Off court challenges never stopped Bruno Haché. Goalball national team member went to four Paralympic Games

It wasn’t easy for Bruno Haché to carve a pathway to a four Paralympic Games experience with Canada’s national goalball team.

Goalball is a sport that is not widely known to the general public. It is one of the few Paralympic sports that does not have an Olympic counterpart. It is a sport for people with a visual impairment although recreationally anybody can play as all players wear an eye covering.

When Haché first started, he said government funding for the sport was limited and only improved about halfway through his national team career. National team athletes got financial help through Sport Canada carding and the Canadian Blind Sports Association covered expenses for only major events like the world championships and Paralympic Games.

Haché says training camps, smaller tournaments, and other expenses came out of pocket.

Times were tough for Haché, married with now an adult son, who was torn between the dedication to his sport at the sacrifice of valuable family time.

“My family was my biggest support,” said Haché, a maintenance worker at the Institut Nazareth et Louis-Braille. “It wasn’t easy for them or for me. I was focused on one objective and to be away from home was hard for me.

“But to see their never-ending support through those times brought peace for me. They wanted to see me happy.”

Bruno throwing the goalball

When Haché decided to become a goalball player 21 years ago, he was all in.  

“I wasn’t the best scorer but I was always one of the fittest,” said Haché, now 45, who started losing his vision at 18 and now has five percent vision. “I can remember my first practice, I was wondering what this goalball sport was all about.

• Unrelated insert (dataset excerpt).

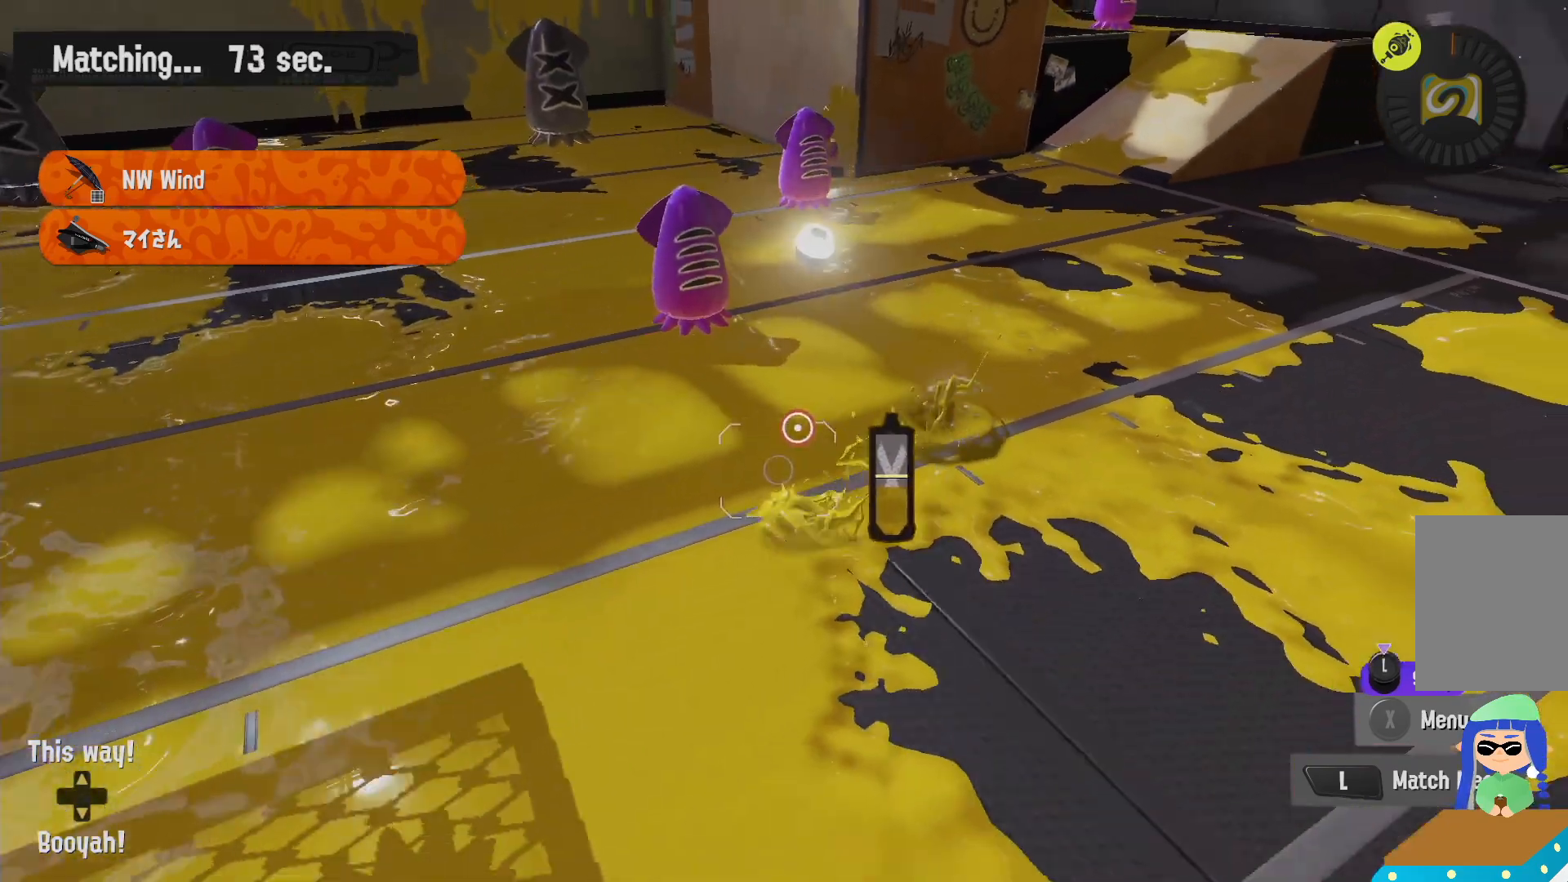
{"dt_ms": 500, "buttons": ["R2"], "left_stick": "up", "right_stick": "center"}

I come from a hockey background and I needed to move.

“After just doing the warmup for that first practice I was completely burned out and the coach tells me there’s still two hours of practice left. And I thought this is the sport for me.”

To maintain his fitness to the standards of a high performance athlete, Haché worked full time sometimes on evenings or weekends along with his rigorous training schedule in order to contribute to his family living and sport expenses.

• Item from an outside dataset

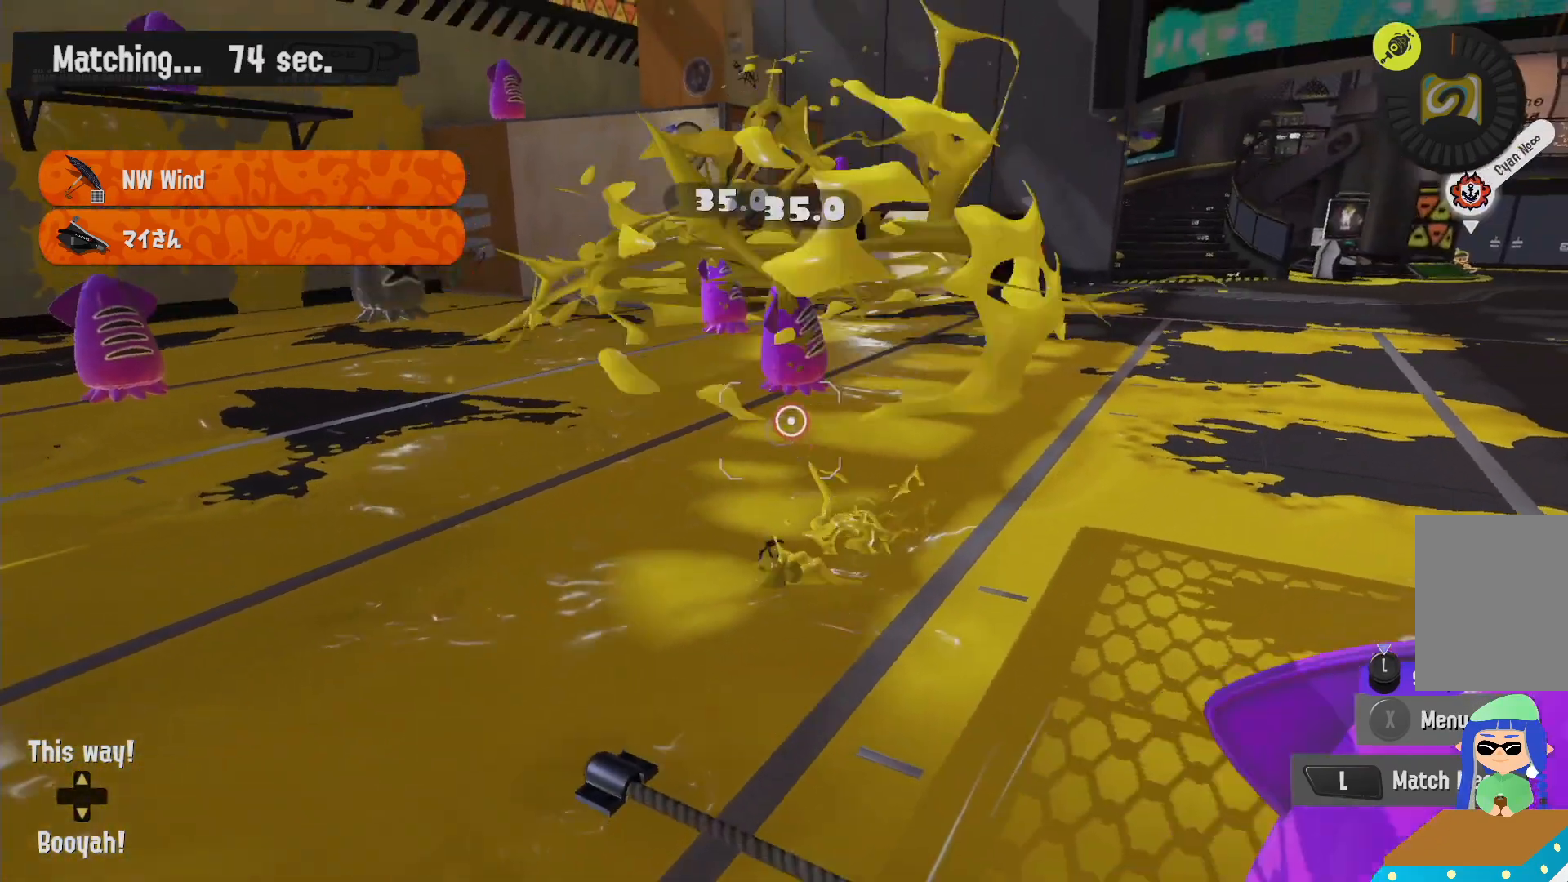
{"dt_ms": 500, "buttons": ["R2"], "left_stick": "up-right", "right_stick": "center", "events": [[200, "left_stick", "up-right"]]}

“My biggest challenge at the beginning was motivation,” he admitted. “After working all day there were times I didn’t feel like going to training. Yet those toughest days were probably my best in training. I was able to change my frustrations into energy. I was challenging myself and I was developing self-discipline.”

Haché says fundraising events like ParaTough Cup can relieve the financial pressure on athletes to travel to camps or connect with their national team teammates more often.

“Canada is a big country and travel is costly,” he said. “I often trained on my own. You need to work with the other players in order to develop a chemistry and have access to coaches to work, in my case, on my defensive game which was a problem area for me.”

Through his many years with the national team, Haché has seen the sport grow from a niche operation to a full-fledged professional and scientific sport through provincial and national programs with nutritional, psychological and other sports sciences support.

At the international level, countries like Brazil and the USA, Canada’s top opponents in the Americas for usually two Paralympic Games spots, are consistently raising the skill-level bar along with other European nations.

Haché points out that when he started the highest speed for throwing the 1.25 kilogram ball was 61 kilometres an hour. Today that’s the average with the top players reaching speeds of 80 kilometres an hour.

After retiring from the national team in 2022, Haché has returned to first sport: blind hockey.

“In 2018, there was a Team Canada program, the sport has some uniformity with the rules and there are Canadian championships now. It’s a great transition for me from goalball to stay in shape.

“Who knows, maybe one day I can go to a fifth Paralympics. That’s my dream.”